- Do this: Reproduce word for word the lines that run from the start of the records through the line containing "Count of strawberries: 16", including both of those end lines.

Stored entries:
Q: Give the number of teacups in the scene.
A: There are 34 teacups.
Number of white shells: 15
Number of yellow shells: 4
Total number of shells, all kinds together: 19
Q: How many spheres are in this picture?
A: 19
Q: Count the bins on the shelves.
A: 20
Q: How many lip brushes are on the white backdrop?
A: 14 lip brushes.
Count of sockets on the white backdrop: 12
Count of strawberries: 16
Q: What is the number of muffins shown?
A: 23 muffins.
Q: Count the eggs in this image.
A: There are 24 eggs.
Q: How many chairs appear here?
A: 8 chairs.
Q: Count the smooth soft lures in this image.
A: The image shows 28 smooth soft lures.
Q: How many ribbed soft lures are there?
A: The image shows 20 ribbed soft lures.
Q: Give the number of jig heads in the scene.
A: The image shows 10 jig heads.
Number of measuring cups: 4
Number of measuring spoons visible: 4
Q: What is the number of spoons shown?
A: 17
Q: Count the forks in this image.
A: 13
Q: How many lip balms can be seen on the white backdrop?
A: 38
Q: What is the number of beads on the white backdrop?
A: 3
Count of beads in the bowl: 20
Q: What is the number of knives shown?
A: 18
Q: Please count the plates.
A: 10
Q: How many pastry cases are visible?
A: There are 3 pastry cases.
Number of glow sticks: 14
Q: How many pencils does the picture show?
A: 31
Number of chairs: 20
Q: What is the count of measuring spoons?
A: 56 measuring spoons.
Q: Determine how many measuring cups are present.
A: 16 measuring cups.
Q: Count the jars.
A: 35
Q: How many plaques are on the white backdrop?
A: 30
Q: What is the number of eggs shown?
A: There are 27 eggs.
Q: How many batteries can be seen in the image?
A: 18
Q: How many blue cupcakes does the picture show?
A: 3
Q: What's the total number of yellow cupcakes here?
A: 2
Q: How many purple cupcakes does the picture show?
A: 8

- Answer to this task:
Q: Give the number of teacups in the scene.
A: There are 34 teacups.
Number of white shells: 15
Number of yellow shells: 4
Total number of shells, all kinds together: 19
Q: How many spheres are in this picture?
A: 19
Q: Count the bins on the shelves.
A: 20
Q: How many lip brushes are on the white backdrop?
A: 14 lip brushes.
Count of sockets on the white backdrop: 12
Count of strawberries: 16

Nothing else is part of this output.